During their lone season together, Lakers coach Mike D'Antoni weathered a lot of criticism for not seeing eye-to-eye with Howard – and for not making him more of a focus in his offense. D'Antoni reminded everyone this week that the Rockets' offense – led by guard James Harden – is not too different than that of the Lakers.

L.A.'s first meeting with Howard since his departure gave D'Antoni a chance to show that the coach's offense might not have been the only issue in last season's struggles. Howard's post game is still a work in progress, even though he's now working with two of the best post players ever: Rockets coach and former Boston Celtics forward Kevin McHale and ex-Rockets center Hakeem Olajuwon.

Howard also is one of the NBA's worst free throw shooters, so D'Antoni's defensive game plan was simple: Smother him with 7-foot Pau Gasol and if needed, revert to Hack-A-Howard in the fourth quarter.

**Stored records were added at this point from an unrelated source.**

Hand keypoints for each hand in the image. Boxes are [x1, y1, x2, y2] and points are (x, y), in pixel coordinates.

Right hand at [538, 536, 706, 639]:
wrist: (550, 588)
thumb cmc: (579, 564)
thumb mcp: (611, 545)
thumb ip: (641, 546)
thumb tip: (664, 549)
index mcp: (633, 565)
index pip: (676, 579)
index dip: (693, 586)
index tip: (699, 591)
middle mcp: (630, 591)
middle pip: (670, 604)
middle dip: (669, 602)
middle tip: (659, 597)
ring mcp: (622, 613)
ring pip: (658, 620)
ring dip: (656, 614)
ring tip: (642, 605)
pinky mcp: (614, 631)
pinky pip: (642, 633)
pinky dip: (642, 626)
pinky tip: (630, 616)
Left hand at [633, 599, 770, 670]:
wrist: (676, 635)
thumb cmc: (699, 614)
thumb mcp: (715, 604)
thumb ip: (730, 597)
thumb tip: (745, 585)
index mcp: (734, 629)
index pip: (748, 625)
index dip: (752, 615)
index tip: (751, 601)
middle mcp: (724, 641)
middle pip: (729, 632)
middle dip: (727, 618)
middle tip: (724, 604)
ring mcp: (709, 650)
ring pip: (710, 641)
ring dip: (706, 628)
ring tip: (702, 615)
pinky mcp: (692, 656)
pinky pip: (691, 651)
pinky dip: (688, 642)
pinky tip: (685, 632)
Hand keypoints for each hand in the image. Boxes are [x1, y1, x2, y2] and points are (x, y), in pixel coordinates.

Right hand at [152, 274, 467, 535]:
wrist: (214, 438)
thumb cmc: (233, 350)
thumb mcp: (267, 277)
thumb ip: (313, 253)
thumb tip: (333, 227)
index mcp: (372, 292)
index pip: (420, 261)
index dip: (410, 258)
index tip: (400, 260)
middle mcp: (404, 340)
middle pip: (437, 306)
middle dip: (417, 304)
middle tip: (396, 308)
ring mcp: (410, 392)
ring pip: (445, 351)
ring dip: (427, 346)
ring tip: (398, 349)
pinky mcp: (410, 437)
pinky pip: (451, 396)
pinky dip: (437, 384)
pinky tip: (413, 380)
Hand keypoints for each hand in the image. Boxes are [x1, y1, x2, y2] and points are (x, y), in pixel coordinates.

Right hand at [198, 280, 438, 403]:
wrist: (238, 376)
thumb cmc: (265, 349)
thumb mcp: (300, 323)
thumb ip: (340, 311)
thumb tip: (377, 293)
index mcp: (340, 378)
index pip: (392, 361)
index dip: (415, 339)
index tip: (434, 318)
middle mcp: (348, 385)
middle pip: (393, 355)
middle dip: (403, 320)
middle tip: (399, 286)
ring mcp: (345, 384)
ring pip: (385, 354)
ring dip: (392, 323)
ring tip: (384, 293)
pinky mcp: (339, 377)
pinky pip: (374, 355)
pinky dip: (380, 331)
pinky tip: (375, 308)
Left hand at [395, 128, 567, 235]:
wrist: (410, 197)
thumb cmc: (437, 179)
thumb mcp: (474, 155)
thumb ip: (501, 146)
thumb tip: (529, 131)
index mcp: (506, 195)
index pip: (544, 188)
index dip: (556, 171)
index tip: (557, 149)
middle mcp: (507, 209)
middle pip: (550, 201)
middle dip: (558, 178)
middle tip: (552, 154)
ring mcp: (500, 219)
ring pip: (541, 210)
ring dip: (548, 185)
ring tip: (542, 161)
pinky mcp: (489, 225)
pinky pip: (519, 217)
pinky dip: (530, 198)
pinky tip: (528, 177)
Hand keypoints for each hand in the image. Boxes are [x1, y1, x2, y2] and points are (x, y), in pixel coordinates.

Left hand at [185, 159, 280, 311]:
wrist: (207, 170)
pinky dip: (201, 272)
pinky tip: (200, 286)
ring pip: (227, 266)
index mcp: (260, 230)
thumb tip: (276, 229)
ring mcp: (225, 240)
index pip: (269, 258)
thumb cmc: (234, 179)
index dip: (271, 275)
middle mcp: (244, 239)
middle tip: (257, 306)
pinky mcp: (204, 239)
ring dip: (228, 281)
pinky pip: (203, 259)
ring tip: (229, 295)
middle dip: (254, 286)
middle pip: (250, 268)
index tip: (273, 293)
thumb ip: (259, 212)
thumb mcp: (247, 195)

Howard only had six points at halftime. When the Rockets gave him a breather on the bench in the second half, they made their run to take the lead. Once Howard returned, D'Antoni eventually had the Lakers intentionally foul him to disrupt Harden, who had heated up on his way to 35 points.

"The tide turned and Harden is tough to guard 1-on-1," D'Antoni said. "I'd rather have Dwight finishing it up than Harden."

Howard missed 7 of 12 free throws from the 3:24 mark to when 53.8 seconds remained. No Rocket besides Harden scored during that stretch.

"I was in a rhythm and they started fouling Dwight," Harden said. "It kind of slows us down. It slows our pace down and what we like to do. Good coaching."

Harden had a chance to extend the Rockets' lead to four, but missed an 18-foot jumper with 12.9 seconds left. Blake followed with his heroic 3-pointer, and the Lakers gave their former center a stinging loss.

Already, the Rockets have seen the warts that come with Howard. Against the Lakers, he made just five shots, had one offensive rebound and missed 11 of 16 free throws.

"My free throws were terrible," Howard said. "I just got to keep working. It was terrible tonight. I just got to go back in the gym and work on them some more and continue to work on it. It will fall."

In the end, D'Antoni got the best of Howard by using Howard's flaws against him the same way they were used against the Lakers last season. That will have to make do for Lakers fans until they get to see Howard in person on Feb. 19.

"He was always really determined to be more of an offensive player," Bryant said. "Here in Houston he will have more of an opportunity to do that. He always wanted to compete with some of the all-time greats, the [Wilt] Chamberlains, the [Shaquille O'Neals], the Olajuwons. This should be a year where he should be putting up those kind of numbers, 25, 26 points per game."